The Mule always gets the carrot once the load is up the mountain and his legs have begun to buckle. There is a prize after all. And it is: ‘The Other Shore’.
The ultimate intent of Yajna, of ceremonial sacrifice, was the gaining of Immortality [Sanskrit: A-mrityu; mrityu, as in mortalis, mort, mortal].
The pivotal verses that birth the first intuition of Shūnyam in the Brihadaranyaka Upanishad are in fact a response by Yagnavalkya to Maitreyi’s query on Death.
‘Thereupon Maitreyi said: “Venerable Sir, if indeed the whole earth, full of wealth, belonged to me, would I be immortal through that?”

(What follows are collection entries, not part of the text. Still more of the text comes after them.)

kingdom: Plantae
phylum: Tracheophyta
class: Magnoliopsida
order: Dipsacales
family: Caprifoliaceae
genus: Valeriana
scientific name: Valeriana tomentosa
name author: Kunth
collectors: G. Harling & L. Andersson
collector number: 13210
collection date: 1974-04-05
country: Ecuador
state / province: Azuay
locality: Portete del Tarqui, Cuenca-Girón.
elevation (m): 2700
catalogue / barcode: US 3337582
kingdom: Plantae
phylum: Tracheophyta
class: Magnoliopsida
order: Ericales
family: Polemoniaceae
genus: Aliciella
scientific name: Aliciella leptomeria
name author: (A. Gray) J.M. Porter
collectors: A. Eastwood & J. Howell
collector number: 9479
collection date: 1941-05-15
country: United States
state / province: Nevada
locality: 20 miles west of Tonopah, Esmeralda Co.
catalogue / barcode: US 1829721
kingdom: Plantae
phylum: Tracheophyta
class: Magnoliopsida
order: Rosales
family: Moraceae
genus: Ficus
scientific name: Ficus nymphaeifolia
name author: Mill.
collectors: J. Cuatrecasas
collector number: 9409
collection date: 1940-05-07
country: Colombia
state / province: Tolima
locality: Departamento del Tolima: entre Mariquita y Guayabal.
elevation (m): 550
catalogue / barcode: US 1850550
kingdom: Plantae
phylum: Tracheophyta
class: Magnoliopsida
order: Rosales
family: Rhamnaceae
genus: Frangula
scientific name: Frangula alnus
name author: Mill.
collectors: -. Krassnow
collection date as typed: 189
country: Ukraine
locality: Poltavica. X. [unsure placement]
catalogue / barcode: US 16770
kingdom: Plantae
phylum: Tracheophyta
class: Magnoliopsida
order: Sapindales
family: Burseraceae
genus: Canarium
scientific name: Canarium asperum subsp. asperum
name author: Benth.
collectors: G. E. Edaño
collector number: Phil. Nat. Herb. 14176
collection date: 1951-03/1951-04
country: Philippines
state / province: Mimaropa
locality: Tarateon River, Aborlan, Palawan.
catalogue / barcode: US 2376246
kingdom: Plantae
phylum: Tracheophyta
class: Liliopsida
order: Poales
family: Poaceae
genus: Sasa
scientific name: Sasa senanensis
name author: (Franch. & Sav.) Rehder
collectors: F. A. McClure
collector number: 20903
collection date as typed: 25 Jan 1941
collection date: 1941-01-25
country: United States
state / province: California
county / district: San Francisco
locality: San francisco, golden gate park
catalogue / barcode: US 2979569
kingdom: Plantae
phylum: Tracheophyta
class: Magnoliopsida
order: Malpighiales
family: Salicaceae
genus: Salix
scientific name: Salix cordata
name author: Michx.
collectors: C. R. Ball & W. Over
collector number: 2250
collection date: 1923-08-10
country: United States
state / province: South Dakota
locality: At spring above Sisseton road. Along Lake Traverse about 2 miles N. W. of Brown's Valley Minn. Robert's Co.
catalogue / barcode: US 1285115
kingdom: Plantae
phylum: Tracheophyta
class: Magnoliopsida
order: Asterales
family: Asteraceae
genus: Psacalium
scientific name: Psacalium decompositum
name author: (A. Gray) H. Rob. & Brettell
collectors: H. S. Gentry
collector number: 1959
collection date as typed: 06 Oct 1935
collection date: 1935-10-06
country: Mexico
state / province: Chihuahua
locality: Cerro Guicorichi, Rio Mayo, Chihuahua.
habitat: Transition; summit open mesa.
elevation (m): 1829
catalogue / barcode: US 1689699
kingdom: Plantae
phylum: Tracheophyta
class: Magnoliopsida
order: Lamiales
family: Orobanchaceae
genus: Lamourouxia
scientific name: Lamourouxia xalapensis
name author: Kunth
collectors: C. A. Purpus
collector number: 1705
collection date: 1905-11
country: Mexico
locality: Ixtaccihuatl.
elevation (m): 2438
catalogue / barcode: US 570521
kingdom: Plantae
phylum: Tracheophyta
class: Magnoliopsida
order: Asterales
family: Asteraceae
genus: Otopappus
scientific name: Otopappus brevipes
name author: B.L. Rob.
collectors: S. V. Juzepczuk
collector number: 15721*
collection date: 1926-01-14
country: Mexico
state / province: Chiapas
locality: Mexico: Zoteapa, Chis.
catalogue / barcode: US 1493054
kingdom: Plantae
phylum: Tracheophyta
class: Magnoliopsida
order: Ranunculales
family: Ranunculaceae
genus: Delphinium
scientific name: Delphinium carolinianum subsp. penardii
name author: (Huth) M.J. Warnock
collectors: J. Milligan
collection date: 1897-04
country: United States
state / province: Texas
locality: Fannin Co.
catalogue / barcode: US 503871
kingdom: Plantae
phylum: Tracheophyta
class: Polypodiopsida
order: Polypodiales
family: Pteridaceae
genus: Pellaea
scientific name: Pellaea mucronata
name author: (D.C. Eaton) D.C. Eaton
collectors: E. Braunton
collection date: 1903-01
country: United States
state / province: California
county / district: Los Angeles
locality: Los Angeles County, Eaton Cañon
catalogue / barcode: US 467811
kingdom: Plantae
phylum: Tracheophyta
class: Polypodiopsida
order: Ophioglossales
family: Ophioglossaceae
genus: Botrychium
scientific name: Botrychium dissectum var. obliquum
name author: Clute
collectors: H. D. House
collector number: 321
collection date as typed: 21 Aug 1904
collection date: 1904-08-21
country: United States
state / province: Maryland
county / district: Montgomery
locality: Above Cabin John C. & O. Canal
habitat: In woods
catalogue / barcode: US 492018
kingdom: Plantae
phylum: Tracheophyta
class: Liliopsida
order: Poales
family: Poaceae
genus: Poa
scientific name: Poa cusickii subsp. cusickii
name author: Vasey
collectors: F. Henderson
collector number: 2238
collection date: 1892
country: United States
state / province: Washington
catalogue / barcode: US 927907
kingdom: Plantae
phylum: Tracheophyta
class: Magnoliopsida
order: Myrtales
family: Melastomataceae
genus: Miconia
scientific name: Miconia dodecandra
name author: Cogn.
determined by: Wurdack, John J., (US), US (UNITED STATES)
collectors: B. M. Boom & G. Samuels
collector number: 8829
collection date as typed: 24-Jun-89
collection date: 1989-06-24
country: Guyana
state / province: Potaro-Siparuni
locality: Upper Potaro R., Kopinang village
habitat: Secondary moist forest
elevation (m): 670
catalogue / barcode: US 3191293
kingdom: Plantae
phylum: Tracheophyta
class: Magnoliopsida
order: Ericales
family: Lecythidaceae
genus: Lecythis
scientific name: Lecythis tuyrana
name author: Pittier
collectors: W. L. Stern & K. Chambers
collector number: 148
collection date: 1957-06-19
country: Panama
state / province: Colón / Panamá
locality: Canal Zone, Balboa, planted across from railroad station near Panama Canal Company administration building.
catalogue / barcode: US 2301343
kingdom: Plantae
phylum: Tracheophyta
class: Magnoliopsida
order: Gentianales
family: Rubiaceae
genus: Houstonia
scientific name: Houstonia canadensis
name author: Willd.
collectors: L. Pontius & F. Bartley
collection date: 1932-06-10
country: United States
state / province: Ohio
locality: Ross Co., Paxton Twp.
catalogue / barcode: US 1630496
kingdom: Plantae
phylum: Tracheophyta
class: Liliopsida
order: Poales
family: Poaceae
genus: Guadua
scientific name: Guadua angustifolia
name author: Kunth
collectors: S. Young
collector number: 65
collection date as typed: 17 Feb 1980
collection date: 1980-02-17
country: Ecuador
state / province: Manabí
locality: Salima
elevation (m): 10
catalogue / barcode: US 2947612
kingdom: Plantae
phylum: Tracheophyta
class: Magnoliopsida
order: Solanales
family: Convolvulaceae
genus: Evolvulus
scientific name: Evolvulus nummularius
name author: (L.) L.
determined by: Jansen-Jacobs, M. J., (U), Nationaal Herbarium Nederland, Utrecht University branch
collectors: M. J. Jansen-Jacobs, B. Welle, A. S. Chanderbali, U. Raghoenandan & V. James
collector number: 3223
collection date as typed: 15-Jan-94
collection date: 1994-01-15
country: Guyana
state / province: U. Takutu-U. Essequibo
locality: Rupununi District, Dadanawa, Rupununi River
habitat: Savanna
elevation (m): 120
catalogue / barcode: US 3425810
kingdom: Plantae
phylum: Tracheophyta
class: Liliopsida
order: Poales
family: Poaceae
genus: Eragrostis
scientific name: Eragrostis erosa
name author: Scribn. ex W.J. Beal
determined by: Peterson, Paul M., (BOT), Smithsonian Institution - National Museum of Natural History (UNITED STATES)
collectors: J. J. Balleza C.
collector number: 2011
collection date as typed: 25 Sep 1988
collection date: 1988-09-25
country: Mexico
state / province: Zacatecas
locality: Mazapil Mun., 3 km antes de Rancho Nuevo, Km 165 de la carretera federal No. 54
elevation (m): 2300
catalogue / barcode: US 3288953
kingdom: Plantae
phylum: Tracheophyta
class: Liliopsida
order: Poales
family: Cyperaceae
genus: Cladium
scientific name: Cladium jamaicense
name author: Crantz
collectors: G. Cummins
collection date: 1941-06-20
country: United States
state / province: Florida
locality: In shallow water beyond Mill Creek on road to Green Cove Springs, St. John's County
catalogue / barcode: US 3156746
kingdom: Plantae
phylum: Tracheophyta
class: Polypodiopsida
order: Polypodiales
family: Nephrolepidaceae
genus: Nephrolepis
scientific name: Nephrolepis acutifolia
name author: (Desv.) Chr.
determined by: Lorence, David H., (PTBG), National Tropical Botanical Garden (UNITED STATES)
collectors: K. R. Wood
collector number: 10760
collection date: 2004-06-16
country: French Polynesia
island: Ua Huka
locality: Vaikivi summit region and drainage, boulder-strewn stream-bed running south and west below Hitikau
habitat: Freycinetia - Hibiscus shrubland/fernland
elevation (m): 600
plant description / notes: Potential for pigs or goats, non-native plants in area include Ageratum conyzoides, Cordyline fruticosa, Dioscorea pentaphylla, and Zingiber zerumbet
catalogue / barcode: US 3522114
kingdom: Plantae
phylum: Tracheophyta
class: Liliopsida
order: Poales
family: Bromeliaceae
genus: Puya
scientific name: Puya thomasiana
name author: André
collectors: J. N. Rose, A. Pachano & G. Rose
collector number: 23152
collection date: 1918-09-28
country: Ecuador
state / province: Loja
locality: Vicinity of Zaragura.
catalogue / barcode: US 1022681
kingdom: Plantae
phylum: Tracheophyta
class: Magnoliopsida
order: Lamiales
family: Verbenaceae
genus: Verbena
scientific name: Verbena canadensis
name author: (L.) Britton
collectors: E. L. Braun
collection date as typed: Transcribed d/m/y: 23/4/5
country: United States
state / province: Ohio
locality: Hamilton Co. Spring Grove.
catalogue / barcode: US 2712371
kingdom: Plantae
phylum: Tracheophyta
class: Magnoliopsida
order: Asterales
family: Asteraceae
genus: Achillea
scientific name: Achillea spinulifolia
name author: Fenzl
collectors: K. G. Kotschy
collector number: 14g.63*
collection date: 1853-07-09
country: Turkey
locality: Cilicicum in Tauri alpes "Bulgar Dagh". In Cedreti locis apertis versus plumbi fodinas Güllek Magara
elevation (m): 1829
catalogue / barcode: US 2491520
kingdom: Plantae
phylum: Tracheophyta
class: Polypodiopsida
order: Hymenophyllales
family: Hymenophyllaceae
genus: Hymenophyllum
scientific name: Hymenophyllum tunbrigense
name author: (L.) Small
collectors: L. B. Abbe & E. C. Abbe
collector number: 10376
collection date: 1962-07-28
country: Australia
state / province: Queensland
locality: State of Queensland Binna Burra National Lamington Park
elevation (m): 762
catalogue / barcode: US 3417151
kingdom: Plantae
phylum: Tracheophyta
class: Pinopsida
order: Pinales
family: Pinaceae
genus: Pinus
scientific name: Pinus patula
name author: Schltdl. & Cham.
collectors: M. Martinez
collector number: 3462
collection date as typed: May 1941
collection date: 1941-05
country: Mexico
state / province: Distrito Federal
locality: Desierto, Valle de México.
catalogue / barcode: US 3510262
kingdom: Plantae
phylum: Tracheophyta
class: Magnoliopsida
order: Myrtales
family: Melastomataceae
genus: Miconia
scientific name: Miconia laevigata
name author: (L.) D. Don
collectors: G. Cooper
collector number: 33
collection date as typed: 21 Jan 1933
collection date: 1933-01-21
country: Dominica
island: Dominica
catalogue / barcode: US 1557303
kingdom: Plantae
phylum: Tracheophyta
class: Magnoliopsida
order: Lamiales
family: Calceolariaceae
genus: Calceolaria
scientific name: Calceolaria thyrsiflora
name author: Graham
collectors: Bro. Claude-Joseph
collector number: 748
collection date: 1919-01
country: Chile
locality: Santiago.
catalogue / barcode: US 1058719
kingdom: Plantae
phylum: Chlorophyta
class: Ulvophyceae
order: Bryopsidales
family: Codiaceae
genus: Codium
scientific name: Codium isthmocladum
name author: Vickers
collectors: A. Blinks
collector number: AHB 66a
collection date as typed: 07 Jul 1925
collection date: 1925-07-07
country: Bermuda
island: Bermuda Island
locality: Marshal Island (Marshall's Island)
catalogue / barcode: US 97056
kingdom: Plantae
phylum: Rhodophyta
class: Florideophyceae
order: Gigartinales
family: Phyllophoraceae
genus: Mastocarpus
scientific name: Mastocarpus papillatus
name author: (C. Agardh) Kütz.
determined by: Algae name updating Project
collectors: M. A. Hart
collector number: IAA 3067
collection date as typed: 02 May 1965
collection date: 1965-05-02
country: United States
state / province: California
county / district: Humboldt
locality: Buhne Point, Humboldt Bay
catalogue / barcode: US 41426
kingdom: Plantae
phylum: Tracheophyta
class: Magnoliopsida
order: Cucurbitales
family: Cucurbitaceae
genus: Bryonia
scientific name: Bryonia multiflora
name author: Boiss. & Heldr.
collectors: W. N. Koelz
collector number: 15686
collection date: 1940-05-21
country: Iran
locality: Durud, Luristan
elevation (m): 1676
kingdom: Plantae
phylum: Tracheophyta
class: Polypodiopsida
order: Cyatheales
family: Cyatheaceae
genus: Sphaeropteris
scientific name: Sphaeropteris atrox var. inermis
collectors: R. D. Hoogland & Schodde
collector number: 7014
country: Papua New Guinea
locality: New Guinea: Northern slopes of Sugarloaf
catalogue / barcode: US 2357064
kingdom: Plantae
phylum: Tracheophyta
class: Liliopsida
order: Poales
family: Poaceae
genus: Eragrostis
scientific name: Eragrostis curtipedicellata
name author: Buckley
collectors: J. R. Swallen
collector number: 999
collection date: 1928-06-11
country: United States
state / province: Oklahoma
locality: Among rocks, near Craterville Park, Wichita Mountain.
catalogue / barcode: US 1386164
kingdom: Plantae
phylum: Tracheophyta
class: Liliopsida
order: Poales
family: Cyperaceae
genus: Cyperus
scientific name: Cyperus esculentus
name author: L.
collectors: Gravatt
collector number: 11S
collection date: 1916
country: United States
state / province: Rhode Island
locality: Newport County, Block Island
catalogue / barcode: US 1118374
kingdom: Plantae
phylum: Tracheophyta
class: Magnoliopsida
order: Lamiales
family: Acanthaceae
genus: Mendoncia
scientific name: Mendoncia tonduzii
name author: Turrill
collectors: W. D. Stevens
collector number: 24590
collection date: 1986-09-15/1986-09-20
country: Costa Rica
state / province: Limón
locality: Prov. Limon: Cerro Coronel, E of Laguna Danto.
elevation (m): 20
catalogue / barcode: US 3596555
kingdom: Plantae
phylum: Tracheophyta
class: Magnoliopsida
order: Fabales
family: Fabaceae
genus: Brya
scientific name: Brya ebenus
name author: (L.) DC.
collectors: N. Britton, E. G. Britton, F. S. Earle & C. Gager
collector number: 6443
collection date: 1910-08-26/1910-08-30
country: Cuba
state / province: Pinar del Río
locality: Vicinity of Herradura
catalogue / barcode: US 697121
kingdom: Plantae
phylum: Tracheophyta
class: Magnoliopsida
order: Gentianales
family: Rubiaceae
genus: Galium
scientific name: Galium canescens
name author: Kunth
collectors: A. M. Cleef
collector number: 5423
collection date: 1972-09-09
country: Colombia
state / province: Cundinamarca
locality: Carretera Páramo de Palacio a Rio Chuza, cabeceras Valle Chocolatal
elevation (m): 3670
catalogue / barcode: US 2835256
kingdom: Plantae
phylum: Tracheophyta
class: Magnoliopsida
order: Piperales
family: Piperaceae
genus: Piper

“No,” replied Yajnavalkya, “your life would be just like that of people who have plenty. Of Immortality, however, there is no hope through wealth.”
Then Maitreyi said: “What should I do with that which would not make me immortal? Tell me, venerable Sir, of that alone which you know to be the only means of attaining Immortality.’
The finale, the ultimate crown for those who began the search all those many years ago was to be more than trophy-wives and corner-offices.
They were looking for the biggest prize of all. Something called ‘Immortality’.
Yajna today stands domesticated as the Puja and ‘Immortality’ has been toned down to requests for an employable son-in-law. But that is another story.